The $80o mentioned above is a provisional patent. In other words, you pay that, with one or two visits to a patent attorney, and you are protected for one year. That gives you time to investigate the feasibility, do a search, all that stuff, and if someone copies your idea your filing proves you had it first.

A regular patent then must be filed before the year is up if you want to continue. That gets into 5 figures of $.

If it truly is a blockbuster of an idea, the $800 is cheap.

Oh, and beware of the companies that want to help you patent your original idea. They're generally not well regarded.

If you're only interested in a onetime payment, consider writing an article for a ww magazine. You can have a freelancer do the writing work for a fee then peddle the concept to the mags (one at a time).

Just some random, late night thoughts…


----------



## childress (Sep 14, 2008)

Anything like this ???


----------



## b2rtch (Jan 20, 2010)

Thank you all for your interest and replies.
I really am not interested to go through he trouble of patenting my invention. 
I published the pictures here:

http://lumberjocks.com/topics/21533

I have been using i many times and it works perfectly.


----------



## helluvawreck (Jul 21, 2010)

Hey, good luck on the marketing of the lifting contraption - I already have a bad back so keep us posted.


----------



## b2rtch (Jan 20, 2010)

I am not marketing it.


----------

○ ○ ○ ○ ○

Translate this sentence from the patent thread into Spanish: "A regular patent then must be filed before the year is up if you want to continue." The rows have no connection to the patent thread.

○ ○ ○ ○ ○

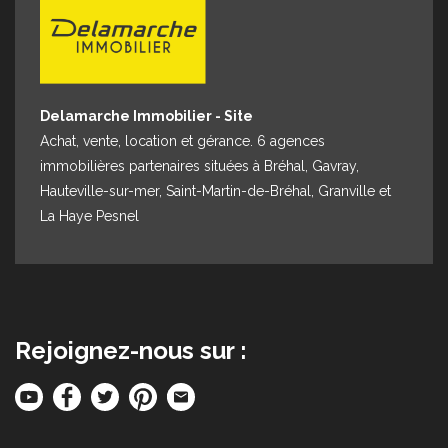
Espace client
Nous contacter
Delamarche Immobilier - Site
Achat, vente, location et gérance. 6 agences
immobilières partenaires situées à Bréhal, Gavray,
Hauteville-sur-mer, Saint-Martin-de-Bréhal, Granville et
La Haye Pesnel
Rejoignez-nous sur :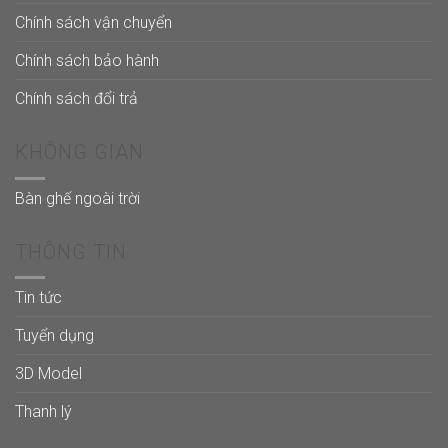
Chính sách vận chuyển
Chính sách bảo hành
Chính sách đổi trả
KHÔNG GIAN
Bàn ghế ngoài trời
THÔNG TIN
Tin tức
Tuyển dụng
3D Model
Thanh lý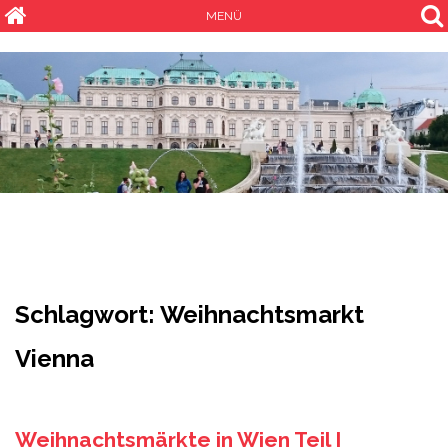
MENÜ
Schlagwort:
Weihnachtsmarkt
Vienna
Weihnachtsmärkte in Wien Teil I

○ ○ ○ ○ ○

ANSWER TO THE PROBLEM | Luego, se debe presentar una patente regular antes de que termine el año si se quiere continuar.